Шубин начертил внизу карандашом: «Не беспокойтесь – я еще пока платков из карманов не таскаю»; возвратил записку камердинеру и снова взялся за книгу. Но она скоро выскользнула у него из рук. Он посмотрел на заалевшееся небо, на две молодые могучие сосны, стоявшие особняком от остальных деревьев, подумал: «Днем сосны синеватые бывают, а какие они великолепно зеленые вечером», – и отправился в сад, с тайною надеждой встретить там Елену. Он не обманулся. Впереди, на дороге между кустами, мелькнуло ее платье. Он нагнал ее и, поравнявшись с нею, промолвил:
– Не глядите в мою сторону, я не стою.
Она бегло взглянула на него, бегло улыбнулась и пошла дальше, в глубь сада. Шубин отправился вслед за нею.
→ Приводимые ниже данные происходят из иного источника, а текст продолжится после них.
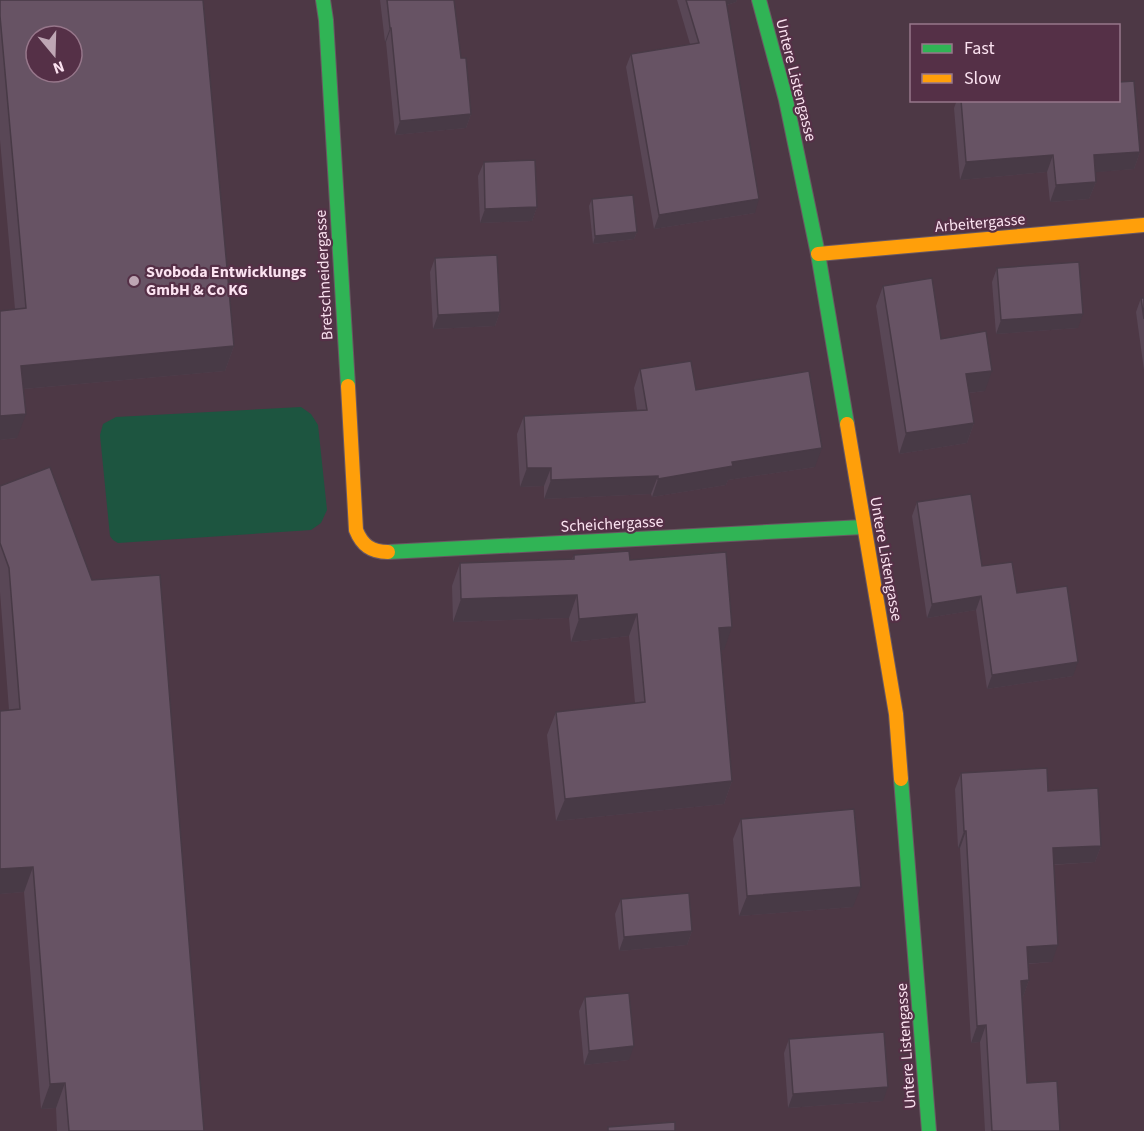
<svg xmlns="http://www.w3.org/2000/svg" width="1144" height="1131" font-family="'Source Sans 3',sans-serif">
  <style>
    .green { fill: #1d5540 }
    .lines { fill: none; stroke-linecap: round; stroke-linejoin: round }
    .fast-casing { stroke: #6a5863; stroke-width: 16 }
    .slow-casing { stroke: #6a5863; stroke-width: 16 }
    .fast { stroke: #30b455; stroke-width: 14 }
    .slow { stroke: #ff9f0a; stroke-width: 14 }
    .wall { fill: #594756 }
    .shaded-wall { fill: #483a46 }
    .building { fill: #675364; stroke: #483a46; stroke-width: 1.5; fill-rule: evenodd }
    .poi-dot { fill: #bea6b4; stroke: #553047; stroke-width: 2 }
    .labels { text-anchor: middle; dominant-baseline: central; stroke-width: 4.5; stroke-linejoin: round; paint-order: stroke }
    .street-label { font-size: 16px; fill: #fbe2f0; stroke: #553047 }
    .poi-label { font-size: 16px; font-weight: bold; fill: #fbe2f0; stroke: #553047; text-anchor: start }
  </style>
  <rect width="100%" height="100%" fill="#4d3845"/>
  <path class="green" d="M301,407L311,414L318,425L327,510L321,523L311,530L118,543L113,540L110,536L100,435L103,424L116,417Z"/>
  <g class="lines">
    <defs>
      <g id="fast">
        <path d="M323,0L326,20L348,386"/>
        <path d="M759,0L786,100L818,254L847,424"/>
        <path d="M388,552L863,527"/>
        <path d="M901,779L929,1131"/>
      </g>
      <g id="slow">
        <path d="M818,254L1144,225"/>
        <path d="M348,386L356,530C362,545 371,552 388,552"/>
        <path d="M847,424L896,714L901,779"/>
      </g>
    </defs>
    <use href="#fast" class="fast-casing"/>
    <use href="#slow" class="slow-casing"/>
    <use href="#fast" class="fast"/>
    <use href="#slow" class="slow"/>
  </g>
  <g class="wall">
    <path d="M0,0L234,346L225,371L24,389L17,438L0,440V311L15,309L0,140Z"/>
    <path d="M380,0H454L461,58L471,114L466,128L395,135L386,42H385Z"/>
    <path d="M677,0H737L736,2L727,5L755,213L654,229L626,67L631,54L690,44Z"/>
    <path d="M957,100H1119L1140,152L1134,169L1095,172L1096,182L1089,199L1050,202L1047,172L960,180L954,108Z"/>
    <path d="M484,162L537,207L532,221L480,223L478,176Z"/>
    <path d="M592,199L637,232L634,239L593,244L589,206Z"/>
    <path d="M435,258L500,312L495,326L433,329L430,272Z"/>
    <path d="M997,268L1078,328L996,334L992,282Z"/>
    <path d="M883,286L985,391L969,393L974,423L967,443L899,454L876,306Z"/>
    <path d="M1141,298H1144V370L1136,312Z"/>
    <path d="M640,369L696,390L815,467L728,480L726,485L652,497L651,494L544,499V486L520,487L517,434L524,416L637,410L634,388Z"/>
    <path d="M0,486L204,1131H57L56,1108L41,1109L24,892L0,894V711L9,710L0,592Z"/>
    <path d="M917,502L982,566L1017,593L1073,676L987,689L976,610L927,618L912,516Z"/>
    <path d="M574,555L630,560L724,650H721L732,781L724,804L556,821L547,735L556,712L635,703L629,636L571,642L569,618L453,622L452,586L460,563L572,559Z"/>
    <path d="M961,773L1048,791L1101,846L1095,862L1053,865L1052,962L1028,964L1029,980L1023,997H1022L1027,1083L1060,1131H985L980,1042L971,1043L960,848H958L955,789Z"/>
    <path d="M741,819L853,907L739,916L733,839Z"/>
    <path d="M621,899L692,931L687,945L619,951L615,914Z"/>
    <path d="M585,997L629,1060L584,1065L579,1011Z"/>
    <path d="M789,1039L883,1101L788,1108L784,1053Z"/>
  </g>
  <g class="shaded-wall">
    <path d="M722,0H737L736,2L720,7Z"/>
    <path d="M390,28H391L386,42H385Z"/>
    <path d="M471,114L466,128L395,135L400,121Z"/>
    <path d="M1140,152L1134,169L1087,173L1094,155Z"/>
    <path d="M1053,155L1047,172L960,180L966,162Z"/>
    <path d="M1096,182L1089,199L1050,202L1056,185Z"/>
    <path d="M759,199L755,213L654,229L659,215Z"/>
    <path d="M537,207L532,221L480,223L485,209Z"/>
    <path d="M637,232L634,239L593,244L595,236Z"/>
    <path d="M500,312L495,326L433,329L438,315Z"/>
    <path d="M1083,314L1078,328L996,334L1001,320Z"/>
    <path d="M234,346L225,371L12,390L21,366Z"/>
    <path d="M992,371L985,391L959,394L966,374Z"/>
    <path d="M26,414L17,438L0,440V416Z"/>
    <path d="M974,423L967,443L899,454L906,433Z"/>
    <path d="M822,448L815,467L728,480L726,485L652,497L658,479L732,462Z"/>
    <path d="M527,468H551L544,486L520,487Z"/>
    <path d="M658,476L651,494L544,499L551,480Z"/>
    <path d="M577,595L569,618L453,622L461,599Z"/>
    <path d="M981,596L976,610L927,618L932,604Z"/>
    <path d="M637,614L629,636L571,642L579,619Z"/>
    <path d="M732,627L724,650H711L719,628Z"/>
    <path d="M1078,662L1073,676L987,689L992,675Z"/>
    <path d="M732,781L724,804L556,821L565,799Z"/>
    <path d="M964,831H966L960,848H958Z"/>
    <path d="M1101,846L1095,862L1046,865L1053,848Z"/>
    <path d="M33,867L24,892L0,894V869Z"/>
    <path d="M861,887L853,907L739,916L747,896Z"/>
    <path d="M692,931L687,945L619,951L624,937Z"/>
    <path d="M1058,945L1052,962L1021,964L1027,947Z"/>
    <path d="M1029,980L1023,997H1015L1021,981Z"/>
    <path d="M986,1025L980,1042L971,1043L977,1026Z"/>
    <path d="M634,1046L629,1060L584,1065L589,1051Z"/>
    <path d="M65,1083L56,1108L41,1109L50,1084Z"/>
    <path d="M888,1087L883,1101L788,1108L793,1094Z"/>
  </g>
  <g class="building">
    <path d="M0,0H203L234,346L21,366L26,414L0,416V311L26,308L0,16ZM36,36H72V72H36Z"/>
    <path d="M387,0H454L461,58H466L471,114L400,121L391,28H390Z"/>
    <path d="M686,0H726L759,199L659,215L631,54L699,43Z"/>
    <path d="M1134,81L1140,152L1094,155L1096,182L1056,185L1053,155L966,162L961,100H1119V82Z"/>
    <path d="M535,160L537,207L485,209L484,162Z"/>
    <path d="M633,195L637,232L595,236L592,199Z"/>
    <path d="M497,255L500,312L438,315L435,258Z"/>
    <path d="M1079,262L1083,314L1001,320L997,268Z"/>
    <path d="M932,278L941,339L986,331L992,371L966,374L974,423L906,433L883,286Z"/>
    <path d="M1141,298H1144V319Z"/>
    <path d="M691,361L696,390L809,371L822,448L732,462L733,466L658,479V476L551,480V468H527L524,416L647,410L640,369Z"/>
    <path d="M50,467L92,580L160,575L204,1131H69L65,1083L50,1084L33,867L0,869V711L20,709L9,568L0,543V486Z"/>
    <path d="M971,494L982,566L1012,562L1017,593L1067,586L1078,662L992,675L981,596L932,604L917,502Z"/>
    <path d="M629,551L630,560L726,552L732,627L719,628L732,781L565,799L556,712L645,702L637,614L579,619L577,595L461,599L460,563L574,559V555Z"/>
    <path d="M1047,768L1048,791L1098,788L1101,846L1053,848L1058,945L1027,947L1029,980L1021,981L1027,1083L1057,1081L1060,1131H992L986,1025L977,1026L966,831H964L961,773Z"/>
    <path d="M854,809L861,887L747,896L741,819Z"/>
    <path d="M689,893L692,931L624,937L621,899Z"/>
    <path d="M629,993L634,1046L589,1051L585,997Z"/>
    <path d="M884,1032L888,1087L793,1094L789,1039Z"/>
    <path d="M675,1122V1131H608V1127Z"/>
  </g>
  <circle class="poi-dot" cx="134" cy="281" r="6"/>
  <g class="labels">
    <g class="street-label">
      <text transform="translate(796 80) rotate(76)">Untere Listengasse</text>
      <text transform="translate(980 223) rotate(-5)">Arbeitergasse</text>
      <text transform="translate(324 275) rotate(-93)">Bretschneidergasse</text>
      <text transform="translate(612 524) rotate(-3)">Scheichergasse</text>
      <text transform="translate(886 559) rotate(80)">Untere Listengasse</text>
      <text transform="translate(906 1046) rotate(-94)">Untere Listengasse</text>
    </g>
    <g class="poi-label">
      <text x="146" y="272">Svoboda Entwicklungs<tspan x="146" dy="18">GmbH &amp; Co KG</tspan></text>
    </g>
  </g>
  <rect x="910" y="24" width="210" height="78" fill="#553047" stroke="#97778b" stroke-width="1.5"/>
  <rect x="922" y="44" width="30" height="9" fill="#30b455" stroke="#97778b" stroke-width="1.5"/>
  <text x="964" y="54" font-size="18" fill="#fbe2f0">Fast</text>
  <rect x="922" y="74" width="30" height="9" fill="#ff9f0a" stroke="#97778b" stroke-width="1.5"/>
  <text x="964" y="84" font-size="18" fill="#fbe2f0">Slow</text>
  <g transform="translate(54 54) rotate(161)"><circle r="28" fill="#553047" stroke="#97778b" stroke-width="1.5"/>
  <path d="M0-4.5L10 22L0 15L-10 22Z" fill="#bea6b4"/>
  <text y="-9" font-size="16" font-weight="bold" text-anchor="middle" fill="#fbe2f0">N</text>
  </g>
</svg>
– Я прошу вас не смотреть на меня, – начал он, – а заговариваю с вами: противоречие явное! Но это все равно, мне не впервой. Я сейчас вспомнил, что я еще не попросил у вас как следует прощения в моей глупой вчерашней выходке. Вы не сердитесь на меня, Елена Николаевна?
Она остановилась и не тотчас отвечала ему – не потому, чтоб она сердилась, а ее мысли были далеко.
– Нет, – сказала она наконец, – я нисколько не сержусь.
Шубин закусил губу.
– Какое озабоченное… и какое равнодушное лицо! – пробормотал он. – Елена Николаевна, – продолжал он, возвысив голос, – позвольте мне рассказать вам маленький анекдотец. У меня был приятель, а у этого приятеля был тоже приятель, который сперва вел себя, как следует порядочному человеку, а потом запил. Вот однажды рано поутру мой приятель встречает его на улице (а уж они, заметьте, раззнакомились), встречает его и видит, что он пьян. Мой приятель взял да отвернулся от него. А тот-то подошел, да и говорит: «Я бы не рассердился, говорит, если б вы не поклонились, но зачем отворачиваться? Может быть, это я с горя. Мир моему праху!»
Шубин умолк.
– И только? – спросила Елена.
– Только.
– Я вас не понимаю. На что вы намекаете? Сейчас вы говорили мне, чтоб я не глядела в вашу сторону.
– Да, а теперь я вам рассказал, как нехорошо отворачиваться.
– Да разве я… – начала было Елена.
– А разве нет?
Елена слегка покраснела и протянула Шубину руку. Он крепко пожал ее.
– Вот вы меня как будто поймали на дурном чувстве, – сказала Елена, – а ваше подозрение несправедливо. Я и не думала чуждаться вас.
– Положим, положим. Но сознайтесь, что у вас в эту минуту тысяча мыслей в голове, из которых вы мне ни одной не поверите. Что? небось не правду я сказал?
– Может быть.
– Да отчего же это? отчего?
– Мои мысли мне самой не ясны, – проговорила Елена.
– Тут-то их и доверять другому, – подхватил Шубин. – Но я вам скажу, в чем дело. Вы дурного мнения обо мне.
– Я?
– Да, вы. Вы воображаете, что во мне все наполовину притворно, потому что я художник; что я не способен не только ни на какое дело, – в этом вы, вероятно, правы, – но даже ни к какому истинному, глубокому чувству: что я и плакать-то искренно не могу, что я болтун и сплетник, – и все потому, что я художник. Что же мы после этого за несчастные, богом убитые люди? Вы, например, я побожиться готов, не верите в мое раскаяние.
– Нет, Павел Яковлевич, я верю в ваше раскаяние, и в ваши слезы я верю. Но мне кажется, самое ваше раскаяние вас забавляет, да и слезы тоже.
Шубин дрогнул.
– Ну, я вижу, это, как выражаются доктора, неизлечимый казус, casus incurabilis. Тут остается только поникнуть головой да покориться. А между тем, Господи! неужели это правда, неужели же я все с собой вожусь, когда рядом живет такая душа? И знать, что никогда не проникнешь в эту душу, никогда не будешь ведать, отчего она грустит, отчего она радуется, что в ней бродит, чего ей хочется, куда она идет… Скажите, – промолвил он после небольшого молчания, – вы никогда, ни за что, ни в каком случае не полюбили бы художника?